Excerto:
Esta proposição aparece em termos equivalentes em diversas passagens das
Sagradas Escrituras, por exemplo: “Sede pois perfeitos, como também vosso
Pai celestial é perfeito” (Mt 5, 48); “aquele que é justo, justifique-se
mais” (Ap 22, 11); assim em outros lugares do Novo Testamento, reunidos nasConcordâncias sob
o verbete “crescer”: “Crescei na graça e no conhecimento do nosso Senhor e
Salvador Jesus Cristo” (2 Pd 3, 18); “Deixando pois toda a malícia...
para, por meio dele, crescerdes para a salvação” (1 Pd 2, 2); “cresçamos
em todas as coisas naquele que é cabeça, o Cristo” (Ef 4, 15); “frutificando
em toda a boa obra e crescendo na ciência de Deus” (Cl 1, 10); “deixando
de discorrer sobre os primeiro rudimentos acerca de Cristo, elevemo-nos a
coisas mais perfeitas” (Hb 6, 1).

Registros listados:
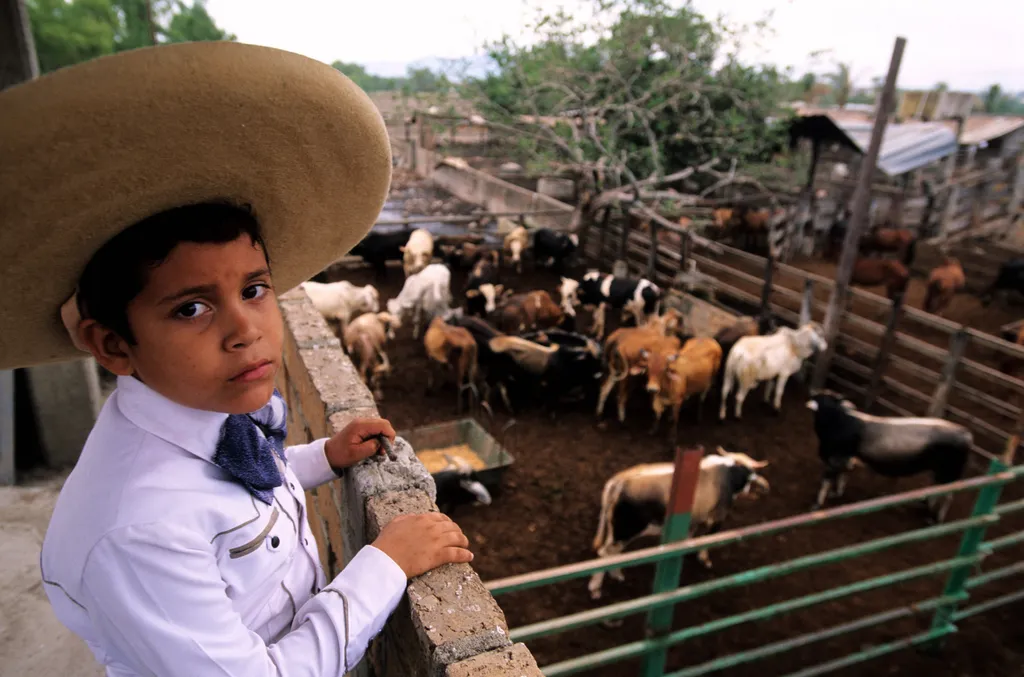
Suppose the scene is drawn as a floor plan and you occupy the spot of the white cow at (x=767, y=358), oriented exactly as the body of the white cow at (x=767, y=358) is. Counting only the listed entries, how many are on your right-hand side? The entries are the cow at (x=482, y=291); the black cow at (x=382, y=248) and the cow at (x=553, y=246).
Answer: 0

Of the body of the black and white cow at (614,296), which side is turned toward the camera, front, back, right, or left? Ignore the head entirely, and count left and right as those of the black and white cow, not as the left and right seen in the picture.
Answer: left

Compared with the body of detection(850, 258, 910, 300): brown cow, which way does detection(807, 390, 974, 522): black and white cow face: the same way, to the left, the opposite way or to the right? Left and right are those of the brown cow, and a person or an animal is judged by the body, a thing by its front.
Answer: the same way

Questão 1:
Responda, com base no excerto:
(a) Que frase do texto é atribuída a Mt 5, 48?
(b) Sob qual verbete as Concordâncias reúnem as passagens do Novo Testamento mencionadas?
(c) Qual referência bíblica acompanha a frase “cresçamos em todas as coisas naquele que é cabeça, o Cristo”?
Questão 2:
Prossiga o excerto sobre o crescimento na perfeição segundo as Sagradas Escrituras a partir do ponto em que termina.
Os registros são um material independente do excerto.

Resposta 1:
(a) “Sede pois perfeitos, como também vosso Pai celestial é perfeito.”
(b) Sob o verbete “crescer”.
(c) Ef 4, 15.

Resposta 2:
A
partir destas diversas passagens, São Tomás elaborou esta fórmula, que expôs em
seu Comentário sobre a Epístola aos Hebreus, cap. VI, 2: “No que
toca o progresso à perfeição, deve o homem sempre esforçar-se por chegar ao
estado perfeito”. E faz uma objeção a si mesmo: A perfeição consiste
nos conselhos, pois, está dito nas Escrituras: “Se queres ser perfeito,
vai, vende o que tens, etc.“ (Mt 19, 21). Ora, nem todos estão
obrigados aos conselhos. Sendo assim, como diz S. Paulo: “elevemo-nos a
coisas mais perfeitas”?
São
Tomás responde no mesmo lugar: “Dupla é a perfeição: uma exterior,
que consiste nos atos exteriores que são sinais das coisas interiores, como a
virgindade ou a pobreza voluntária. Esta não obriga a todos. Outra é a
perfeição interior, que consiste no amor de Deus e do próximo,
segundo aquilo da Escritura: “Sobretudo, porém, tende caridade, que é o
vínculo da perfeição” (1Cl 3, 14) e a esta perfeição (isto é, à perfeição
da caridade) nem todos estão obrigados a tê-la, mas todos estão
obrigados a buscá-la, pois se alguém não quisesse amar mais a
Deus, não faria o que a caridade exige”. São Tomás cita a palavra de
São Bernardo: “Na via que leva a Deus, quem não progride, regride”.
2º.
A proposição pode ser provada teologicamente de dois modos: a)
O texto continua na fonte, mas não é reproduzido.